Quality of ventilations during infant resuscitation: a simulation study comparing endotracheal tube with face mask
UNIVERSAL IDENTIFIER: http://hdl.handle.net/11093/4070
UNESCO SUBJECT: 2411.17 Fisiología de la Respiración ; 2411.03 Fisiología Cardiovascular ; 3201.10 Pediatría
DOCUMENT TYPE: article
Background: There are few studies that analyze ventilation volume and pressure during CPR carried out on infants. The aim of this study was to evaluate the quality of the ventilations administered using a self-inflating bag with an endotracheal tube and a face mask in manikins. Methods: a quasi-experimental simulation study with a randomized case crossover design [endotracheal tube (ET) vs. face mask (FM)] was performed. Sixty participants who were previously trained nursing students participated in the study.
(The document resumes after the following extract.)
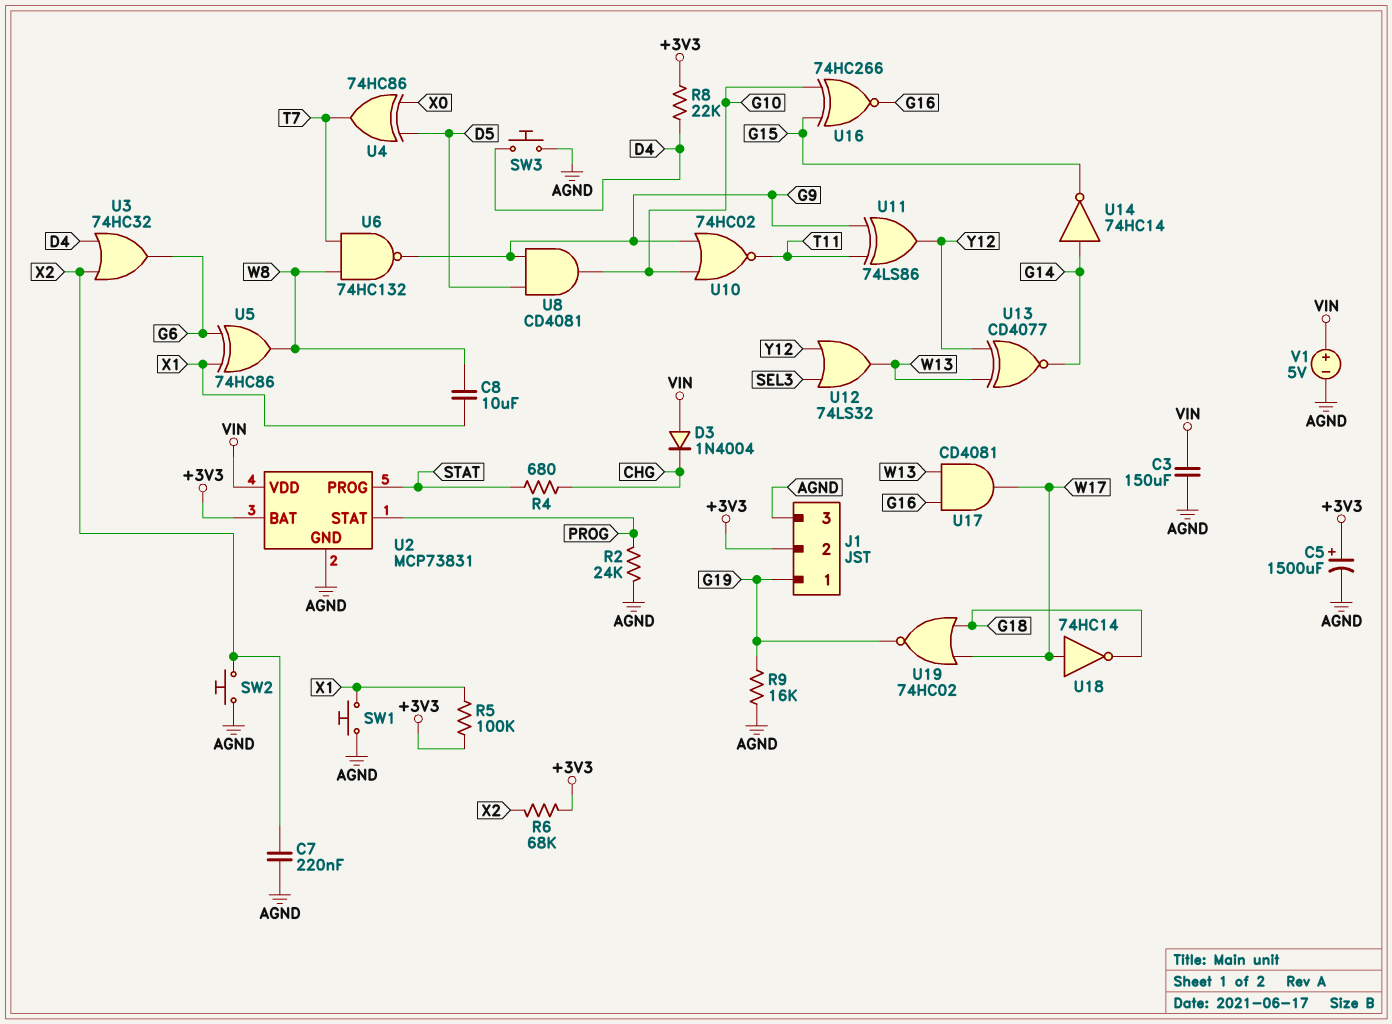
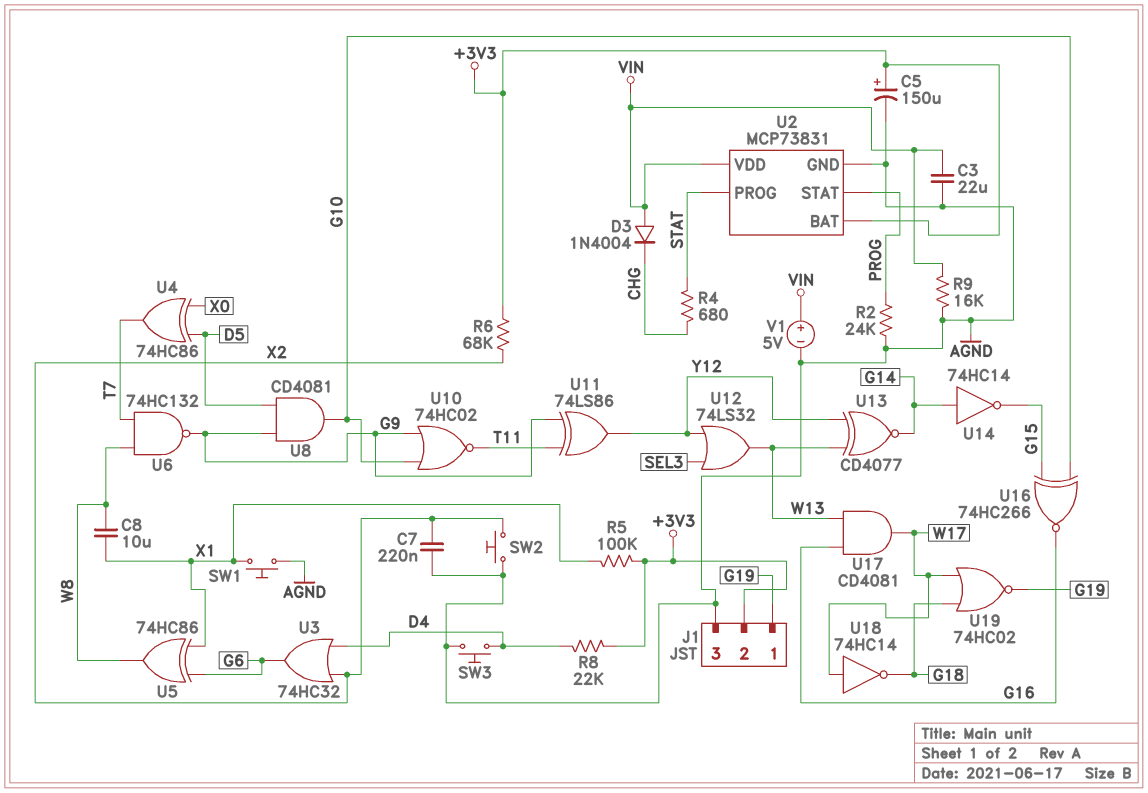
C3: 150uF (AGND, VIN) -> 22uF (AGND, VIN)
C5: 1500uF (plus +3V3, minus AGND) -> 150uF (plus +3V3, minus AGND)
R9: 16k (AGND, G19) -> 16k (AGND, VIN)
The estimated air volumes breathed, and the pressure generated during each ventilation were assessed and the quality of the chest compressions was recorded. Results: the ET test presented a higher percentage of ventilations that reached the lungs (100% vs. 86%; p < 0.001), with adequate volume (60% vs. 28%; p < 0.001) in comparison to FM. Both tests presented peak pressures generated in the airway greater than 30 cm H2O (ET: 22% vs. FM: 31%; p = 0.03). Conclusions: performing quality CPR ventilations on an infant model is not an easy skill for trained nursing students. Both tests presented a significant incidence of excessive peak pressure during ventilations. Specific training, focused on quality of ventilations guided by a manometer attached to the self-inflating bag, must be considered in life support training for pediatric providers.